AB Science franchit une étape importante pour sa molécule phare

La simple présentation de données cliniques en phase II a convaincu l’Agence européenne du médicament de l’intérêt de son anticancéreux
Yves-Marc Le Reour

Cotée depuis avril 2010 sur le compartiment B d’Euronext Paris, la société pharmaceutique AB Science a remporté une victoire réglementaire importante pour le développement du masitinib, sa molécule phare, dans le traitement du cancer gastro-intestinal résistant au Glivec commercialisé par Novartis.

L’Agence européenne du médicament a en effet accepté d’examiner la demande d’autorisation de mise sur le marché (AMM) de ce médicament candidat, sur la base des résultats d’une étude clinique en phase II.

Ces résultats montrent que le traitement administré «améliore significativement la survie globale des patients» par rapport au Sutent de Pfizer, qui constitue à l’heure actuelle le traitement de référence en deuxième ligne de cette maladie. «Aucun patient sous masitinib n’a signalé d’effet indésirable grave lié, comparé à 19% des patients traités par le Sutent», souligne le groupe dans son communiqué.

Les investisseurs ont salué cette avancée en faisant gagner à l’action plus de 11% vendredi à 11,5 euros, le titre ayant plus que doublé en un an. Malgré une perte nette de 5,8 millions d’euros au premier semestre, la capitalisation boursière du groupe atteint désormais 363 millions.

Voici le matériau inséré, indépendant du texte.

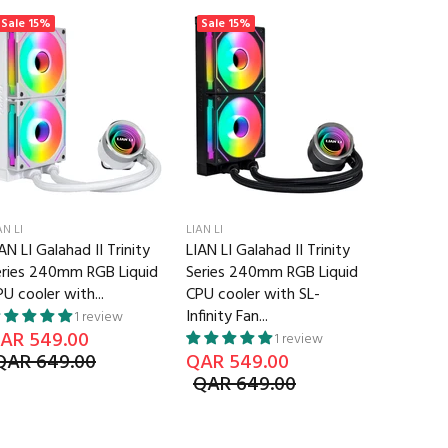
Sale
15%
Sale
15%
Sale
13
AN LI
LIAN LI
LIAN LI
AN LI Galahad II Trinity
LIAN LI Galahad II Trinity
Lian Li U
eries 240mm RGB Liquid
Series 240mm RGB Liquid
3Pcs with
U cooler with...
CPU cooler with SL-
White
Infinity Fan...
QAR 52
1 review
AR 549.00
QAR 6
1 review
QAR 649.00
QAR 549.00
QAR 649.00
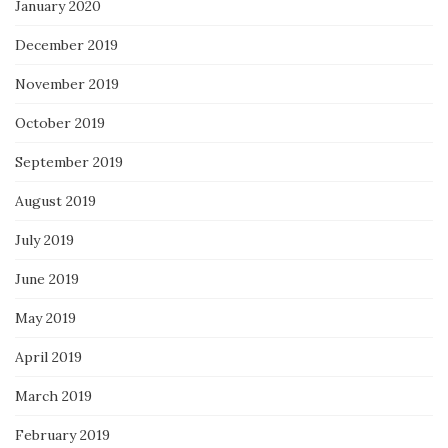
January 2020
December 2019
November 2019
October 2019
September 2019
August 2019
July 2019
June 2019
May 2019
April 2019
March 2019
February 2019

Selon les analyses de Portzamparc, cette décision, prise sur la simple présentation des données cliniques de Phase II, ne préjuge pas d’une acceptation de commercialisation. Mais elle est suffisamment rare pour que cela constitue «un bon signal», en prouvant que les résultats cliniques présentés sont «de bonne qualité en termes d’efficacité et d’innocuité». Il s’agit de la dernière étape avant la décision de commercialisation «qui devrait être prise d’ici un an», ajoute le courtier Aurel BGC. Le marché mondial du cancer gastro-intestinal, qui représente 700 millions d’euros, devrait croître de 2% par an d’ici à 2020.

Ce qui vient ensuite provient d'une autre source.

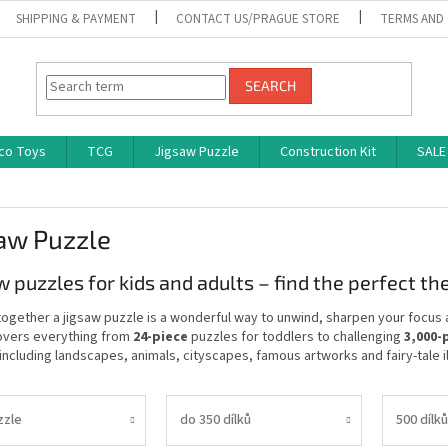
SHIPPING & PAYMENT
CONTACT US/PRAGUE STORE
TERMS AND
SEARCH
co Toys
TCG
Jigsaw Puzzle
Construction Kit
SALE
aw Puzzle
w puzzles for kids and adults – find the perfect t
together a jigsaw puzzle is a wonderful way to unwind, sharpen your focus 
overs everything from
24-piece
puzzles for toddlers to challenging
3,000-
ncluding landscapes, animals, cityscapes, famous artworks and fairy-tale il
zzle
do 350 dílků
500 dílků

En concentrant ses efforts de R&D sur une molécule qui, en ciblant certaines cellules du système immunitaire, est susceptible d’avoir plusieurs indications thérapeutiques, le groupe peut générer des économies d’échelles sur le coût des études réalisées. En oncologie, le programme de développement du masitinib comprend quatorze études cliniques, dont cinq en phase III et neuf en phase II.

La molécule, déjà enregistrée en médecine vétérinaire, fait également l’objet d’évaluations en phase III dans la sclérose en plaques, la polyarthrite rhumatoïde ou l’asthme permanent sévère.